The Guardian (May 2009)
It's a surprise to find a pianist as famously self-critical and fastidious as Piotr Anderszewski sanctioning the CD release of a live recital. Yet just a few bars of any one of the works in this programme, recorded at Carnegie Hall in New York last December, is enough to show why he has been persuaded to give it wider circulation. From the opening Sinfonia of Bach's second Partita to the last of Bartók's Three Hungarian Folksongs from the Csik District, Anderszewski plays with extraordinary, compelling intensity. The Bach is wonderfully poised and crystalline, rhythms picked out with diamond precision, textures perfectly transparent. It is followed by an account of Schumann's Faschingsschwank aus Wien that is just about the best on disc: passages that can sometimes seem overwrought and overwritten are swept into exuberant outpourings of energy. [...] [T]his is playing of exceptional insight and finesse, which few other pianists today could match.
The Times (Jun. 2009)
Live commercial recordings of piano recitals have always been rare, usually reserved for the celebrated names of the keyboard: Rubinstein, Richter, Horowitz, Gilels.

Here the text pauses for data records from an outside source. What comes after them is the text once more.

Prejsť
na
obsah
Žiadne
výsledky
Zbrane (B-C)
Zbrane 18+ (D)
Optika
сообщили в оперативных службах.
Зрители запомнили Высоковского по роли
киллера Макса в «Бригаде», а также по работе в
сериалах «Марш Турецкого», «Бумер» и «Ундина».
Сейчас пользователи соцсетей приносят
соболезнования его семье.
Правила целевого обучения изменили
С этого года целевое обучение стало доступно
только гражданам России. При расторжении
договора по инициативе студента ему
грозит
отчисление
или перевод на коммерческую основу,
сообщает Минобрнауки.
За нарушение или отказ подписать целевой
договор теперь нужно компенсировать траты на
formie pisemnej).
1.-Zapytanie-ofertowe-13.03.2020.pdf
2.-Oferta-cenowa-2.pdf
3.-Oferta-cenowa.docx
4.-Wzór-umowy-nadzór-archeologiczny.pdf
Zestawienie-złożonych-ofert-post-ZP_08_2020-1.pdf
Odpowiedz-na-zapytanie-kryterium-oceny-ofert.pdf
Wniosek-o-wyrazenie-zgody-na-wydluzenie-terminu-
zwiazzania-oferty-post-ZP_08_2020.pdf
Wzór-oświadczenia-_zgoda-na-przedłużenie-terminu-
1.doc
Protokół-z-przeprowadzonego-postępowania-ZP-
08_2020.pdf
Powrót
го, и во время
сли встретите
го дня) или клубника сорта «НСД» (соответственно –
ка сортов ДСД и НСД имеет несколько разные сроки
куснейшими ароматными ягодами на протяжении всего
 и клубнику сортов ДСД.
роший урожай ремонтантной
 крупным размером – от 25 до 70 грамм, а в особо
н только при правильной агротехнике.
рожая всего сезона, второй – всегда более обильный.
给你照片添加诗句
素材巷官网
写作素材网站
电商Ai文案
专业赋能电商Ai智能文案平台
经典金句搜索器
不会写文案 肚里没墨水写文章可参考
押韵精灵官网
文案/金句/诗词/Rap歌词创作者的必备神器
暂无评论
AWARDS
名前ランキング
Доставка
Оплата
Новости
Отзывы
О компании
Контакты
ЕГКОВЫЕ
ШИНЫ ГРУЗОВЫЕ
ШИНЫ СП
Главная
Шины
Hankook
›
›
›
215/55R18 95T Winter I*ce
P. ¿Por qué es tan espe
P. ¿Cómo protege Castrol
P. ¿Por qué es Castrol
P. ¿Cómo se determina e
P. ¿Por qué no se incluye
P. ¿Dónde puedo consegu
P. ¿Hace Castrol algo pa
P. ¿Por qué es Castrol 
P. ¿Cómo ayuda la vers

This one, given by one of today's least-hyped but most enlightening pianists just less than a year ago, was clearly a special occasion, one that vouchsafes Anderszewski's reputation as both a formidable technician and an interpreter of outstanding musical taste and insight.
The programme is as intriguing as it is various: Bach's Partita No 2 in C minor, followed by Schumann's Faschingsschwank aus Wien (Carnival Jest from Vienna), Janacek's 1912 In the Mists (his last work for solo piano) and Beethoven's Sonata in A flat major, Op 110.
The writer of the booklet makes no attempt to find a thread linking these works, but Anderszewski seems concerned to show how the Bach, Schumann and Janacek sequences of piano pieces could be heard as virtual sonatas, while the Beethoven sonata stretches the form to embrace a backward glance at the Bachian suite. Anderszewski's Bach is brilliantly articulated, with bracing tempi for the fast movements and a deeply felt inward reverence for the beautiful Sarabande. In Schumann's Carnival Jest, Anderszewski's glittering technique is never merely showy, but always in the service of the yearning core of the music. Late Janacek and Beethoven might seem odd bedfellows, but not in Anderszewski's masterly hands.
The audience is rapturous, coaxing out of the pianist a thrilling and rare account of Bartók's Three Hungarian Folksongs from the Csík district.